Project Summary/Abstract
At the cornerstone of human bipedal locomotion are the pelvis and knee, two hind limb skeletal structures for
which we know little about their respective development in humans. Indeed, these structures have complex
3-D morphologies whose initial patterns arise during the chondrogenic anlagen stage, when coordinated
cellular differentiation and proliferation establish various tissue types and the spatial relationships between
different structural components (e.g., between the knee’s distal femoral condyles and proximal tibial platform,
or between the pelvis’ ilium, pubis, ischium, and acetabular subdomains). Yet, for developing human skeletal
structures, we understand little about these cellular events and their relationships to tissue morphology and
function. Moreover, while one can envision that these events are mediated by a pleiotropic or common ‘skeletal
growth’ gene set and accompanied regulatory apparatus, how this tool kit is used in developing humans to
build each structure, remains a mystery.
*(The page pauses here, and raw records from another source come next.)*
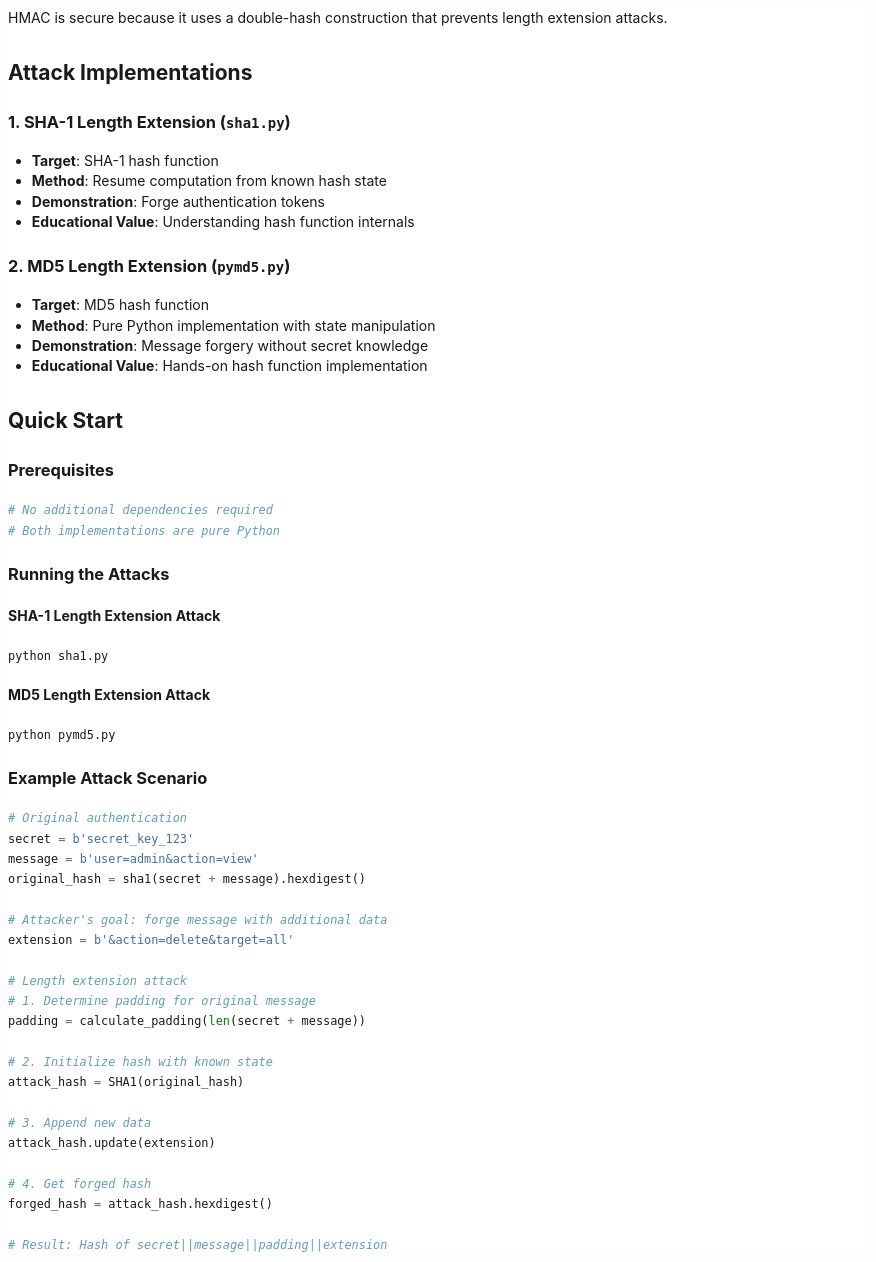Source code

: HMAC is secure because it uses a double-hash construction that prevents length extension attacks.

## Attack Implementations

### 1. **SHA-1 Length Extension** (`sha1.py`)
- **Target**: SHA-1 hash function
- **Method**: Resume computation from known hash state
- **Demonstration**: Forge authentication tokens
- **Educational Value**: Understanding hash function internals

### 2. **MD5 Length Extension** (`pymd5.py`)
- **Target**: MD5 hash function
- **Method**: Pure Python implementation with state manipulation
- **Demonstration**: Message forgery without secret knowledge
- **Educational Value**: Hands-on hash function implementation

## Quick Start

### Prerequisites
```bash
# No additional dependencies required
# Both implementations are pure Python
```

### Running the Attacks

#### SHA-1 Length Extension Attack
```bash
python sha1.py
```

#### MD5 Length Extension Attack
```bash
python pymd5.py
```

### Example Attack Scenario

```python
# Original authentication
secret = b'secret_key_123'
message = b'user=admin&action=view'
original_hash = sha1(secret + message).hexdigest()

# Attacker's goal: forge message with additional data
extension = b'&action=delete&target=all'

# Length extension attack
# 1. Determine padding for original message
padding = calculate_padding(len(secret + message))

# 2. Initialize hash with known state
attack_hash = SHA1(original_hash)

# 3. Append new data
attack_hash.update(extension)

# 4. Get forged hash
forged_hash = attack_hash.hexdigest()

# Result: Hash of secret||message||padding||extension
```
As biomedicine move towards regenerative therapies for joint tissues
and mechanistic investigations into developmental disorders of the skeleton, it is crucially important to gain a
better understanding of how cells of the skeleton and joints acquire their functional roles, and it is both timely
and critical to establish this at single cell and spatial resolutions. To date, large functional genomics-based
consortia, such as an ENCODE or the ROADMAP EPIGENOMICS PROJECT, have not focused on the
skeleton due to logistical issues in extracting cartilage cells from developing skeletal elements composed of
hard extracellular matrix. However, recent advances on this front by the grant investigators have allowed them
to isolate and study individual cartilage cells from developing human skeletons. The focus of this proposal,
therefore, is to more deeply investigate how the human knee, pelvis, and hind limb in general form in utero, at
the level of individual cells and in understanding how changes in their biology and behavior drive the respective
development of each hind limb structure. This will be accomplished via two main aims, one focused on the use
of spatial transcriptomics to examine expression dynamics histologically (Aim 1), and another on the use of a
single cell (sc) multiomics approach (Aim 2), consisting of scRNA-sequencing (to detect genes) and
scATAC-sequencing (to detect regulatory regions) on the same cell. By simultaneously profiling gene
expression and regulatory element availability at the individual cell level from many cells of these developing
human structures, and spatially, the necessary resolution will be achieved to define small but important
nuances in the genetic programs that govern anatomical-site-specific cartilage cell biology and how it links to
hind limb morphology. Use of these protocols developed by the grant’s Team will help ensure that an
extraordinary resource is provided to the musculoskeletal biology community, and that crucial information
needed to develop novel pharmaceutical and regenerative medicine-based therapeutics is made public.